THE INPUT
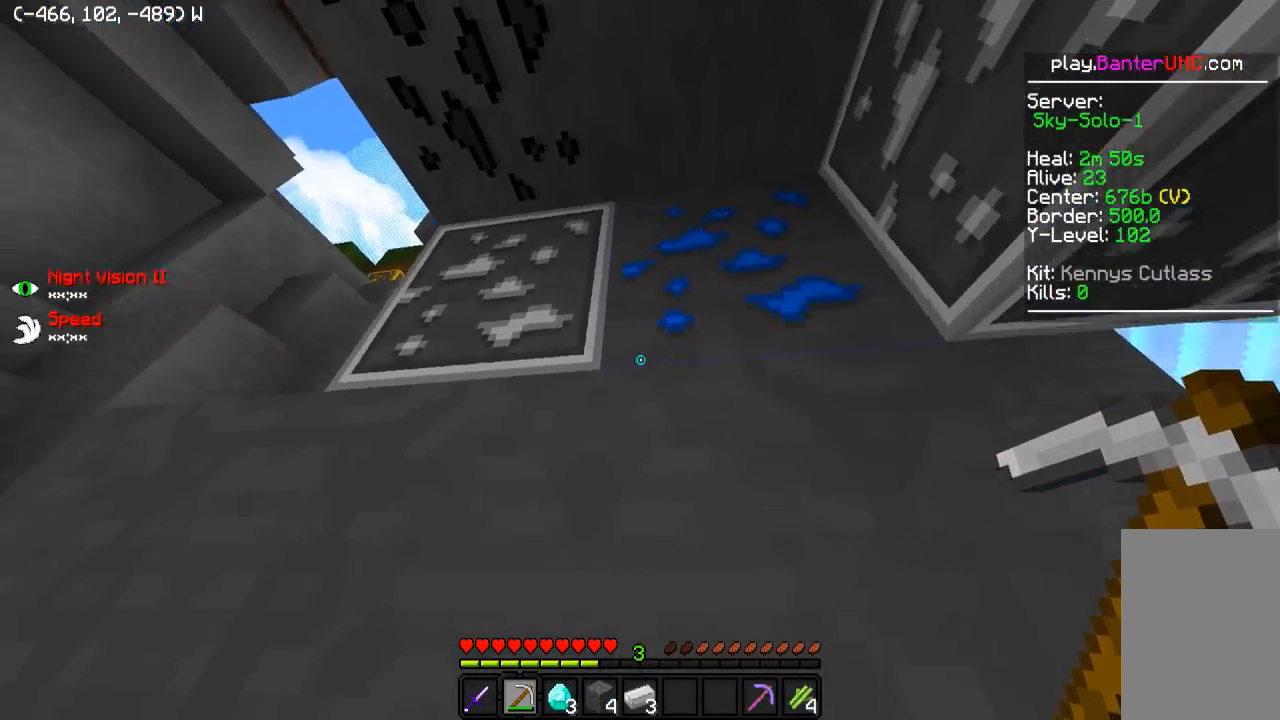
{"keys": [], "events": [[150, "w", "up"], [250, "a", "up"]]}
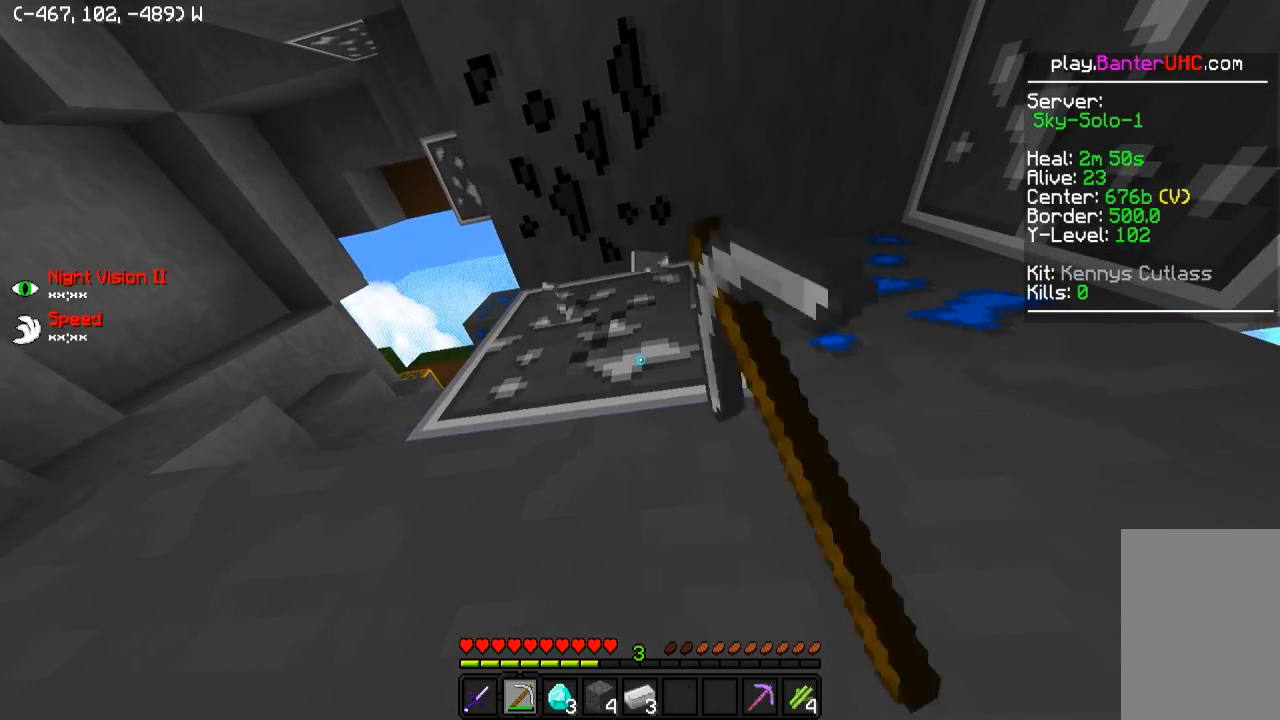
{"keys": [], "events": [[150, "a", "down"], [350, "a", "up"]]}
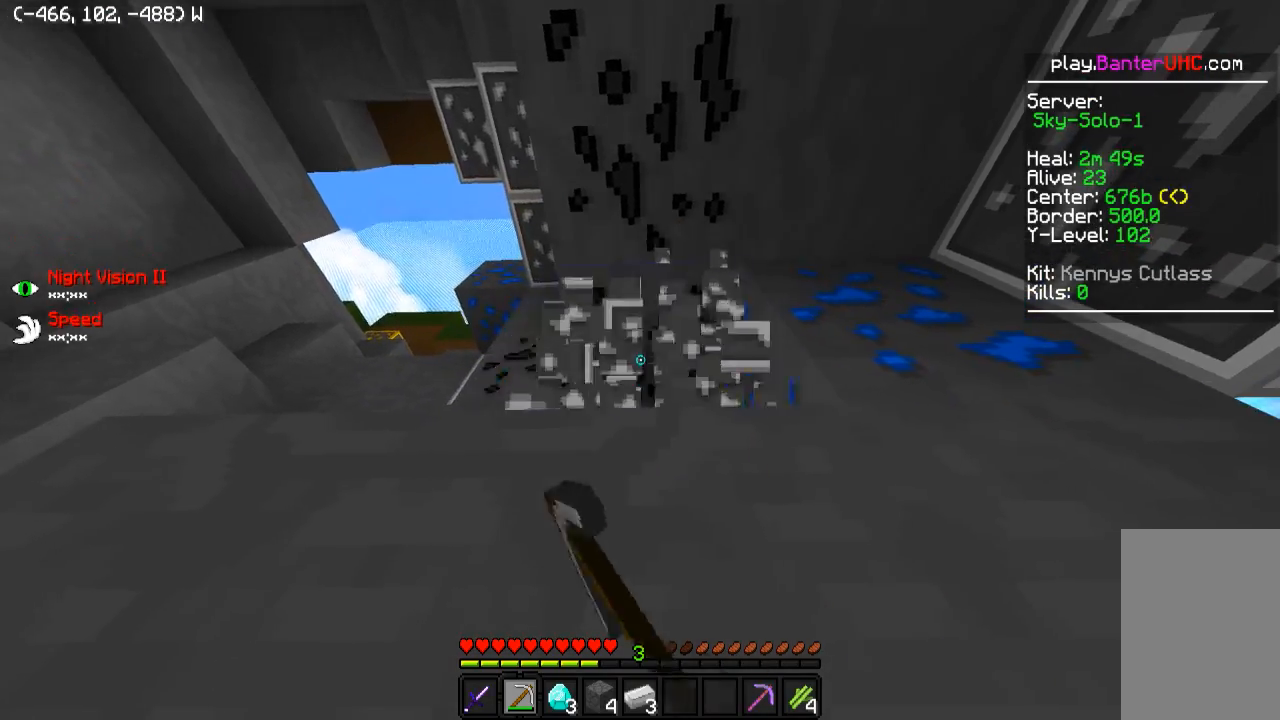
{"keys": [], "events": []}
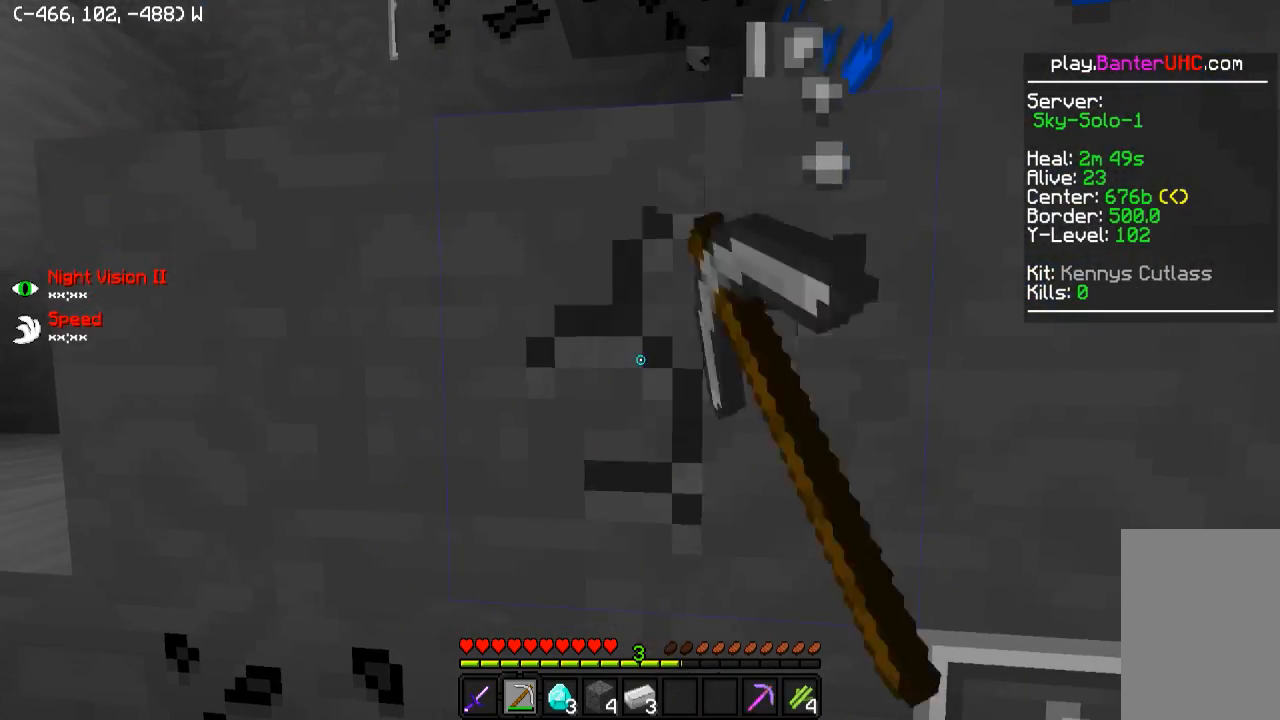
{"keys": ["w"], "events": [[500, "w", "down"]]}
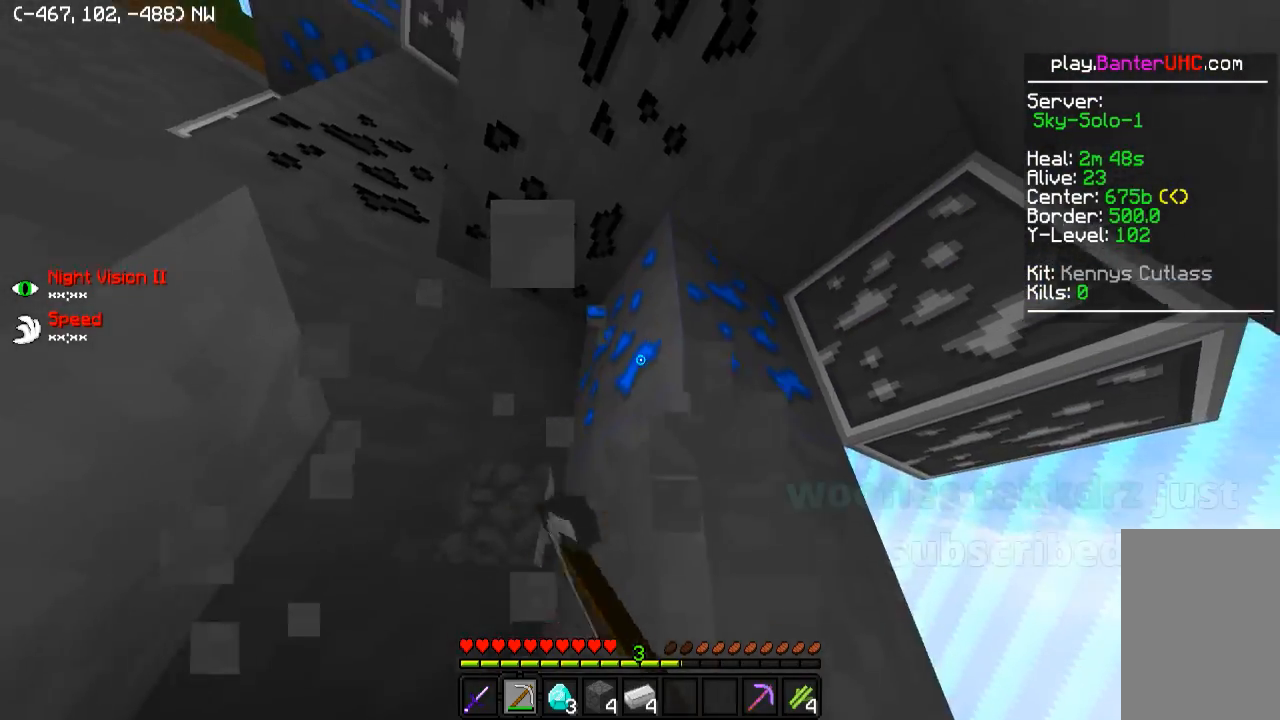
{"keys": [], "events": [[150, "a", "down"], [150, "w", "up"], [200, "a", "up"]]}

THE TASK
The answer must consist of every line from the entries that holds the string "down".

YOUR SOLUTION
{"keys": [], "events": [[150, "a", "down"], [350, "a", "up"]]}
{"keys": ["w"], "events": [[500, "w", "down"]]}
{"keys": [], "events": [[150, "a", "down"], [150, "w", "up"], [200, "a", "up"]]}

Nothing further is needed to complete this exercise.